OpenChat: Self-Hosted AI Chat Platform with Streaming, Multi-Provider Routing, and Persistent Sessions
OpenChat is a comprehensive, production-style AI chat product built as a monorepo, designed for self-hosting. The architecture combines a Next.js frontend, a FastAPI backend, PostgreSQL for persistence, and Docker Compose for deployment.
Users interact with local or remote LLMs through a polished, dark-first interface that renders markdown and syntax-highlighted code. Crucially, responses stream token-by-token over HTTP, providing a superior user experience compared to traditional buffered completions.
The backend implements a sophisticated provider router capable of dispatching requests to various backends, including Ollama and any OpenAI-compatible API. It normalizes streaming chunks, manages session persistence via async SQLAlchemy, and handles complex multi-turn memory management. The frontend leverages Zustand for state management and utilizes Next.js BFF API routes to proxy all backend communication, ensuring the browser never talks directly to the core API.
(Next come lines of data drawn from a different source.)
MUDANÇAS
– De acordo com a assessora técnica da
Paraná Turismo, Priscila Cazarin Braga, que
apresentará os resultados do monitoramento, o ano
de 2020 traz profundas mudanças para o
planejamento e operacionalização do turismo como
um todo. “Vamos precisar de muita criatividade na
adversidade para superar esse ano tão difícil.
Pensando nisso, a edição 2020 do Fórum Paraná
Engineering quality was paramount: the project includes comprehensive testing suites (pytest, Vitest, Playwright) and CI/CD gates via GitHub Actions, ensuring reliability across every push and PR. Furthermore, the design incorporates hooks for future RAG and agent tool integration, future-proofing the core chat pipeline.
Features
- Real-time
- token-by-token streaming chat experience
- Multi-provider routing supporting Ollama and OpenAI APIs
- Durable session management with history persistence and session control
- Thinking mode displaying collapsible reasoning blocks
- Support for image and file attachments with vision capabilities
- Next.js BFF API proxy for enhanced security
- Full CI/CD pipeline with unit
- integration
- and E2E testing
Challenges
The primary challenges included achieving true end-to-end streaming from the LLM provider through the FastAPI layer to the browser's ReadableStream, while maintaining a responsive UI. Additionally, the system needed to abstract multiple, disparate model backends behind a single, consistent API contract, all while ensuring session consistency in PostgreSQL during asynchronous chunk arrival.
Solutions
We solved the streaming challenge by implementing async streaming from the provider through FastAPI's StreamingResponse to the browser's ReadableStream, updating the UI state incrementally with Zustand. A dedicated ProviderRouter was introduced to normalize requests for various backends. For persistence, we utilized layered backend design with async SQLAlchemy and Alembic for robust, session-scoped memory management. The frontend was secured by routing all traffic through Next.js BFF routes, and the entire stack was hardened with comprehensive testing and CI/CD gates.